◆ **Records to process**:
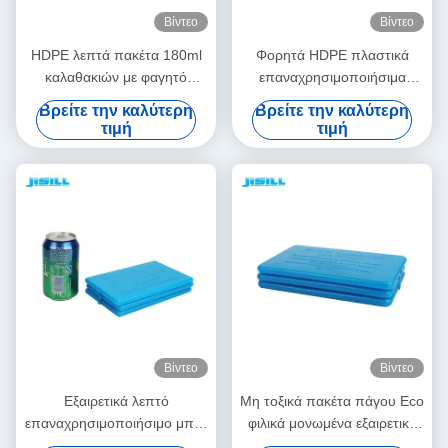
Βίντεο
Βίντεο
HDPE λεπτά πακέτα 180ml
Φορητά HDPE πλαστικά
καλαθακιών με φαγητό
επαναχρησιμοποιήσιμα
πακέτων πάγου προτύπων
εξαιρετικά λεπτά πιό
Βρείτε την καλύτερη
Βρείτε την καλύτερη
τροφίμων κρύα οριζόντια
δροσερά κρύα πακέτα
τιμή
τιμή
εξαιρετικά λεπτά
πακέτων πάγου για τις πιό
δροσερές τσάντες
Βίντεο
Βίντεο
Εξαιρετικά λεπτό
Μη τοξικά πακέτα πάγου Eco
επαναχρησιμοποιήσιμο μπλε
φιλικά μονωμένα εξαιρετικά
πηκτωμάτων πάγου τούβλο
λεπτά με την ψύξη του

◆ **Task description**: Give back the data exactly. Pictures stay out.

◆ **Exercise result**:
Βίντεο
Βίντεο
HDPE λεπτά πακέτα 180ml
Φορητά HDPE πλαστικά
καλαθακιών με φαγητό
επαναχρησιμοποιήσιμα
πακέτων πάγου προτύπων
εξαιρετικά λεπτά πιό
Βρείτε την καλύτερη
Βρείτε την καλύτερη
τροφίμων κρύα οριζόντια
δροσερά κρύα πακέτα
τιμή
τιμή
εξαιρετικά λεπτά
πακέτων πάγου για τις πιό
δροσερές τσάντες
Βίντεο
Βίντεο
Εξαιρετικά λεπτό
Μη τοξικά πακέτα πάγου Eco
επαναχρησιμοποιήσιμο μπλε
φιλικά μονωμένα εξαιρετικά
πηκτωμάτων πάγου τούβλο
λεπτά με την ψύξη του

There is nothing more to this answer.